If it isn't clear to you why this is, then please think very closely about this. Suppose you have a forward-biased \$V_{BE}\$ junction. But also suppose that the \$V_{BC}\$ junction is not forward-biased. (So that there is little to no current due to it being forward-biased.) Then it must be the case that the collector is further away from the emitter than the base is, right? Has to be. By itself, this says that \$\mid V_{CE}\mid\quad\ge\: 0.7\:\textrm{V}\$. And this is what is meant when someone says that a BJT is in its active region and not in saturation. Saturation just starts right at the moment when \$\mid\: V_{CE}\mid\:\lt\: \mid V_{BE}\:\mid\$ and therefore the \$V_{BC}\$ junction is moving into forward-biased mode. The saturation starts out very shallow, because the forward biased BC junction only adds very, very tiny currents. When still very shallow, the value of \$\beta\$ isn't badly impaired. But as the collector gets closer and closer to the emitter, these currents rapidly increase and the transistor is soon into deep saturation where the \$\beta\$ is quite poor.
So, the curve you show is everything about active mode and nothing at all about saturation. All of the curves are everywhere just active mode curves. The decline that you see taking place is happening for other reasons (current crowding, for example), but not because of saturation. Also, you'll notice that the \$\beta\$ is declining "sooner" when the magnitude of \$V_{CE}\$ is smaller. (This can be a reason why you want to operate a BJT with more \$V_{CE}\$, than less. But that's another story for later.)
Well, now you know your answer here.
Because saturation is a matter of "designer choice" and not so much a matter of the device itself (though, yes, the device does impact that choice), the datasheet folks will usually provide a couple of different graphs.

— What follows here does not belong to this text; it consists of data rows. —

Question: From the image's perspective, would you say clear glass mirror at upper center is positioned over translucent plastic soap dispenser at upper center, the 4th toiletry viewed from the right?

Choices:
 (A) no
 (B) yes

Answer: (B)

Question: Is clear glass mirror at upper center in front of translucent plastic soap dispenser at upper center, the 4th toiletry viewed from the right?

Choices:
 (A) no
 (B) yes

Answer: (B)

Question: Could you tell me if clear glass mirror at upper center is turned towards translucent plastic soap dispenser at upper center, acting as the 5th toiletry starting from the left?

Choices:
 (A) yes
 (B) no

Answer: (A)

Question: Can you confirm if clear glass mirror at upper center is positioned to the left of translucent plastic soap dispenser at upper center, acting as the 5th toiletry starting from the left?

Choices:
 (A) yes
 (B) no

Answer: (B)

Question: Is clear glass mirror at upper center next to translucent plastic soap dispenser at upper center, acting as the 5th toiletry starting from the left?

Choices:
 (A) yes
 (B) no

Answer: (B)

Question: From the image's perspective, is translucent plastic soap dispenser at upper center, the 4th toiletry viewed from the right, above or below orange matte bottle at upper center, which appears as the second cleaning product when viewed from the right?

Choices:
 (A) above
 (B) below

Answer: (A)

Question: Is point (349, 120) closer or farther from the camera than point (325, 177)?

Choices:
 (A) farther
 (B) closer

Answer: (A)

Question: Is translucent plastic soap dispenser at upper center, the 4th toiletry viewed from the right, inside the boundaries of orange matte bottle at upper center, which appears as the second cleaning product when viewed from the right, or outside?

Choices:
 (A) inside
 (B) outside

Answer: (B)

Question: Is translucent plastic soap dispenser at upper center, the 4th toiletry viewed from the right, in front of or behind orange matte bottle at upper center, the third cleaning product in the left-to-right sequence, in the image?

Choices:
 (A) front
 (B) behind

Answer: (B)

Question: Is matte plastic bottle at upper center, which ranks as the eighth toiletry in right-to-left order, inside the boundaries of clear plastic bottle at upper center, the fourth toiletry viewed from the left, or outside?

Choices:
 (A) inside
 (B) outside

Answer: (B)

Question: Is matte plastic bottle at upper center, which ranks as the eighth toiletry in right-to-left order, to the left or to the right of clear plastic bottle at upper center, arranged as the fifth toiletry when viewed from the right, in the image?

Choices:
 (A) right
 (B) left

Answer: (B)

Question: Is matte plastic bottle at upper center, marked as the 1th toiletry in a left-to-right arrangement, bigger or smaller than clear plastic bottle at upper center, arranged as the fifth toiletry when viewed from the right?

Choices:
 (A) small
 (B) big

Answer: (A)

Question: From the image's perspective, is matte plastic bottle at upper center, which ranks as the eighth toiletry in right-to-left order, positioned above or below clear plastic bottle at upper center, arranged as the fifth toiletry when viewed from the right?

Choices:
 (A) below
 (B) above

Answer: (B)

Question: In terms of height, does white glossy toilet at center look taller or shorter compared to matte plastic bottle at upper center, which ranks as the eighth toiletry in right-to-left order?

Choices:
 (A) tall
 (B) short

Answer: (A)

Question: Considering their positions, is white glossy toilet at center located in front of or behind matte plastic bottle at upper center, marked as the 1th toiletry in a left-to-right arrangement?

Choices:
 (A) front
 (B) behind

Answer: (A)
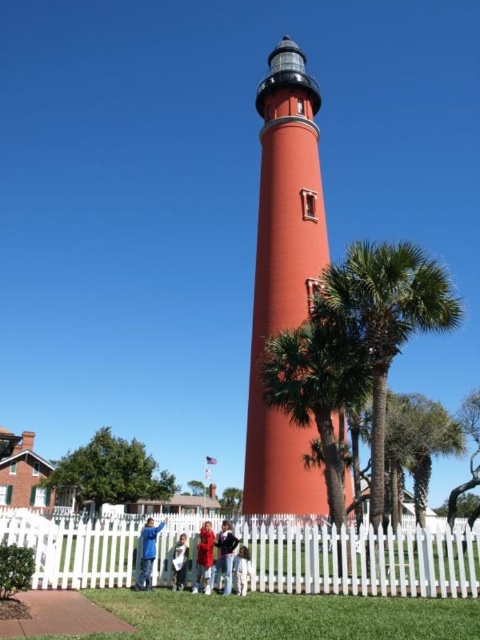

This one can be used to work out the value of \$V_{BE}\$ when saturated, for example. Note that they include curves where \$\frac{I_C}{I_B}=10\$:
That's a big clue about what they consider to be a possible saturation value for \$\beta\$ (10.)
Also, you can see still more detail here:
Where they provide nice curves that show saturation "occurring." This curve actually shows you a lot more useful information about the saturation process for the BJT, at a few of the useful collector current cases. You can extract some representative saturation \$\beta\$ values by looking over these curves.